• _EXCERPT TO READ_:
########################################
Divided the remaining net hour between us – the hotel room was actually freezing. Maybe Australians are like the British, don’t turn on the heating until a certain day, instead of when they feel cold like we would do.
Wasn’t freezing out or anything, about 11°-19°C, but a bit down from the previous days’ 26°C or so. Put my warm computer under my bed covers to keep them warm while we went out to eat.

Went to a Thai place, living in the middle of Sydney’s China Town we used the opportunity to taste all sorts of Asian cookery. Done Chinese, Japanese, Malaysian, South Korean, now Thai, which left Vietnamese and possibly Taiwanese too. Really nice. Hadn’t seen any Australian places really, some Italian, Spanish, German, even British and Portuguese but none advertising Surf’n’Turf or kangaroo or crocodile. Weird.

In this obviously popular Thai place (totally stuffed on this Wednesday evening) we just had to try the Pad Thai noodles, which we always get at our favourite Thai place here (Krúa Thai) and, well Krúa’s are actually more tasty. The ice cream and coffee were amazing, though.

Back to the hotel, donned our pajamas and straight under the duvet, computer wasn’t quite cold yet. Really thought about taking a hot tub bath every day for the rest of the trip to get even with the hotel…

Day #10 Sailing and more

Husband woke up at 6 AM, weird how the jet-lag hits us differently. Went jogging at 7 and then woke me up when he got back about an hour later. He’d run some water in the bathtub to see if the water circled anticlockwise in the southern hemisphere. That it did:

Breakfast, shower, and out we went.
########################################
• _DIRECTIVE 1_: In the travel diary, at what time did the husband go jogging?
• _DIRECTIVE 2_: Copy the travel diary from the words "Divided the remaining" through the words "or crocodile. Weird.", swapping "freezing" for "chilly".
The lines that come next play no part in this.
########################################
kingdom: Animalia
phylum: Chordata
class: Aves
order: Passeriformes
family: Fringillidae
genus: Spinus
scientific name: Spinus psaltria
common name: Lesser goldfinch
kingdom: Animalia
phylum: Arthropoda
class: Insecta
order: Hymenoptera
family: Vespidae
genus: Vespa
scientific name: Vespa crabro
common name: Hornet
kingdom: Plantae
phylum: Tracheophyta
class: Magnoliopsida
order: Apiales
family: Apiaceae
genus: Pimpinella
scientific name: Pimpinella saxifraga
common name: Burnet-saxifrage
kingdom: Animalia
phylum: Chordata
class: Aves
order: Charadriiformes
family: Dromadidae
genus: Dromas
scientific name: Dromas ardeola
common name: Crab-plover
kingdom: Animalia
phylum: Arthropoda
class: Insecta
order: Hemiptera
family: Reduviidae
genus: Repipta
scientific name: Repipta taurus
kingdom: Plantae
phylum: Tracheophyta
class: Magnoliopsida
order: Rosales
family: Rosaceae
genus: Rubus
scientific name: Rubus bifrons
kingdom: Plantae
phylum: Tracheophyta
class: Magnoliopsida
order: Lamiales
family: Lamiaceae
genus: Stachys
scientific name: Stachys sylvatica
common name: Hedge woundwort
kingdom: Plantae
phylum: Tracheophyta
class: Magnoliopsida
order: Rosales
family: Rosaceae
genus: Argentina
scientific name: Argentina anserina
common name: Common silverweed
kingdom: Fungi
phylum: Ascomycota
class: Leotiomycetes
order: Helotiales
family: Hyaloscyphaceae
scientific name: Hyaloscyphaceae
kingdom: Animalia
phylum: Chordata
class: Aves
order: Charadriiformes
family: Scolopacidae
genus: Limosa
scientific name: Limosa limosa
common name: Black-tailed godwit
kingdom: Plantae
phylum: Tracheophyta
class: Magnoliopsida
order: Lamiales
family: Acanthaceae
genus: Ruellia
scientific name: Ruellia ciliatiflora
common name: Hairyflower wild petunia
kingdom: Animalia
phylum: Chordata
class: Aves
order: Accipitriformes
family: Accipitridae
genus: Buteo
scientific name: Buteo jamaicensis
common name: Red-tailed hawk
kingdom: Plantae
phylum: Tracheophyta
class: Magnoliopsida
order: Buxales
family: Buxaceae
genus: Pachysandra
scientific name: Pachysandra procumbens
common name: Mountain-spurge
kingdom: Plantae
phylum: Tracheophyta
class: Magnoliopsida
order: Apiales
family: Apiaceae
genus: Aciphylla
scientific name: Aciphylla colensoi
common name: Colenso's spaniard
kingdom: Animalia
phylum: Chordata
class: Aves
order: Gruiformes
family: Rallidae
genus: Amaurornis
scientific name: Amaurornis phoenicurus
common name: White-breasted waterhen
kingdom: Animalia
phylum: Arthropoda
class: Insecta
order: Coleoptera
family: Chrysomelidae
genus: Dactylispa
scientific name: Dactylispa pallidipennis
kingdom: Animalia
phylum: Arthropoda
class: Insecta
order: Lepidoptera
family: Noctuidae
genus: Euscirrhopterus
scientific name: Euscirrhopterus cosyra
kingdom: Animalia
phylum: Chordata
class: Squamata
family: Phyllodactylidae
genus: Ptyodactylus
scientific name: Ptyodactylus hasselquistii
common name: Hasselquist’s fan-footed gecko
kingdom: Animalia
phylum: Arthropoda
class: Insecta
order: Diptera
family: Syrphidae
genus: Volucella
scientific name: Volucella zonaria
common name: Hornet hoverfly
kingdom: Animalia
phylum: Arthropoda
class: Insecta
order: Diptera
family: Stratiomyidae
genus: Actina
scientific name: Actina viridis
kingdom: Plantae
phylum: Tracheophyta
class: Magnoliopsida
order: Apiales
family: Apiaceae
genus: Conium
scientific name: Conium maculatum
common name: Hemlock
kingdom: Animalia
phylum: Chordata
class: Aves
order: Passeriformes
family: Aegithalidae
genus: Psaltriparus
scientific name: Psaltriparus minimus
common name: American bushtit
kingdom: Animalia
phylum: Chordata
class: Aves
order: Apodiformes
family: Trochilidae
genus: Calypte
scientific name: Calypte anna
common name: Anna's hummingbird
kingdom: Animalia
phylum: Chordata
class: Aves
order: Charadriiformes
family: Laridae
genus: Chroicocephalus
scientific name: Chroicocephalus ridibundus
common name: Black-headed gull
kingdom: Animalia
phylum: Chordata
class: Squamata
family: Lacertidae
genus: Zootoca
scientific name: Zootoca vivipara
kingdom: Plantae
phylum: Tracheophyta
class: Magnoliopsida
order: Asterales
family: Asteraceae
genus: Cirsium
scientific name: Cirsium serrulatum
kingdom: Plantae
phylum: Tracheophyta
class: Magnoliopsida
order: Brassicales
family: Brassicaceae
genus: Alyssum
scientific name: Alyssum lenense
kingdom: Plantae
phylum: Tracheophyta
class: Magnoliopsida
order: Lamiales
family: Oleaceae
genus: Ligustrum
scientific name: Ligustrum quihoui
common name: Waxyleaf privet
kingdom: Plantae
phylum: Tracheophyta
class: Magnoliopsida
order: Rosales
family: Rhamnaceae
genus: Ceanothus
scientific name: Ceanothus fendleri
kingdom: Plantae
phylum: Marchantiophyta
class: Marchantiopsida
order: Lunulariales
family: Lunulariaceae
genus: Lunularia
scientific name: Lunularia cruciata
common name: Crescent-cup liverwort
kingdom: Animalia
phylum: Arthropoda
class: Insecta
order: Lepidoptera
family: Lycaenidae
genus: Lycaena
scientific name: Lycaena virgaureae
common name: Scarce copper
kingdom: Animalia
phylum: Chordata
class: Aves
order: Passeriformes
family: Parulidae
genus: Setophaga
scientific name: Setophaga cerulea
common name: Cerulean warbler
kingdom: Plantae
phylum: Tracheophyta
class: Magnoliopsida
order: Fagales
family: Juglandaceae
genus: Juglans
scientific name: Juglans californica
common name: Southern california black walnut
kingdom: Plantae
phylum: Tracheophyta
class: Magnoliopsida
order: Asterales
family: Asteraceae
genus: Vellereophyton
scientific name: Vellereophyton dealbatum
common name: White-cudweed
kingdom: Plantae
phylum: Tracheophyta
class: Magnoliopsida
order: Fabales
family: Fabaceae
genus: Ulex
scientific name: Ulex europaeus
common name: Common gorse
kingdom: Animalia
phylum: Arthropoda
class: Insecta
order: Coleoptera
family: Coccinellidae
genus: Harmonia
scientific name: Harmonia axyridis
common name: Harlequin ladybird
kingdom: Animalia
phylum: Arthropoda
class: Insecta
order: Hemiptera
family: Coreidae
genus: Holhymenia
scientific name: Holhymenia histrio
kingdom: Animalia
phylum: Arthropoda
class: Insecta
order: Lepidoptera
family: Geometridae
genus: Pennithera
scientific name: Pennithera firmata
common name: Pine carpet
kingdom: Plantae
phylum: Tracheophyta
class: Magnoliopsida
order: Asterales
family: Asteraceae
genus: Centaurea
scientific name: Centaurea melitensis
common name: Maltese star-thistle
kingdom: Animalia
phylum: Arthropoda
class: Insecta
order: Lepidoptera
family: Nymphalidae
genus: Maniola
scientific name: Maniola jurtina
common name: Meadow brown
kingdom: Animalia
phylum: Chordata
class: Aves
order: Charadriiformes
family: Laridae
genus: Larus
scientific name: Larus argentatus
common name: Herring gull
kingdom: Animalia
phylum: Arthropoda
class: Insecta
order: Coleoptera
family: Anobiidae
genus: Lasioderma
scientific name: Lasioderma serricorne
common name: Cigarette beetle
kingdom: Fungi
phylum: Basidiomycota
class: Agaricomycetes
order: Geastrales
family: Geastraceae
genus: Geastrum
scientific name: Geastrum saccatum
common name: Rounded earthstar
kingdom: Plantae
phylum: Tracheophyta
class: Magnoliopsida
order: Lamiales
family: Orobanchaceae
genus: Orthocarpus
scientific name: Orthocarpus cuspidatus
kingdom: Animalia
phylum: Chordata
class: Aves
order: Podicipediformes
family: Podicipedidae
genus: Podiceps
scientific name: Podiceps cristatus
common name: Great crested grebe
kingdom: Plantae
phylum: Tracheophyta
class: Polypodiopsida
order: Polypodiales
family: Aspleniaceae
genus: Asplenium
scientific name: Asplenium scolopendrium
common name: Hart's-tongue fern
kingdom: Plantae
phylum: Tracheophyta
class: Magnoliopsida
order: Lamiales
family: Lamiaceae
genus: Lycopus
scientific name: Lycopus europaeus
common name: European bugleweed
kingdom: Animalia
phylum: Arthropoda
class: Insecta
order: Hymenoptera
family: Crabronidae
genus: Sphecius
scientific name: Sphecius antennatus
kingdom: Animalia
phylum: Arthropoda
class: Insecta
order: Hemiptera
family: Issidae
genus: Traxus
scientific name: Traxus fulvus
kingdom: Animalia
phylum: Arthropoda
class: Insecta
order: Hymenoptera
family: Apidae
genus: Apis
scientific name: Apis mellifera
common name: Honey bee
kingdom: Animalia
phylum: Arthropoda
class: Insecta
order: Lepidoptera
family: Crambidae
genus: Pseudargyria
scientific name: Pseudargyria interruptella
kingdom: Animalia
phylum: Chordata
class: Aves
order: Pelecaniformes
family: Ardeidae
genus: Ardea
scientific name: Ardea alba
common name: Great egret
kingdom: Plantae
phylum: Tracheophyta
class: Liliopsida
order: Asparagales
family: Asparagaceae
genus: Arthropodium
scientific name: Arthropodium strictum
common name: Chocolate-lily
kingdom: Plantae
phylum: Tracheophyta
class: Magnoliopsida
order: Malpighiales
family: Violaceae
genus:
########################################
• _WRITTEN ANSWER 1_: At 7.

• _WRITTEN ANSWER 2_:
Divided the remaining net hour between us – the hotel room was actually chilly. Maybe Australians are like the British, don’t turn on the heating until a certain day, instead of when they feel cold like we would do.
Wasn’t chilly out or anything, about 11°-19°C, but a bit down from the previous days’ 26°C or so. Put my warm computer under my bed covers to keep them warm while we went out to eat.

Went to a Thai place, living in the middle of Sydney’s China Town we used the opportunity to taste all sorts of Asian cookery. Done Chinese, Japanese, Malaysian, South Korean, now Thai, which left Vietnamese and possibly Taiwanese too. Really nice. Hadn’t seen any Australian places really, some Italian, Spanish, German, even British and Portuguese but none advertising Surf’n’Turf or kangaroo or crocodile. Weird.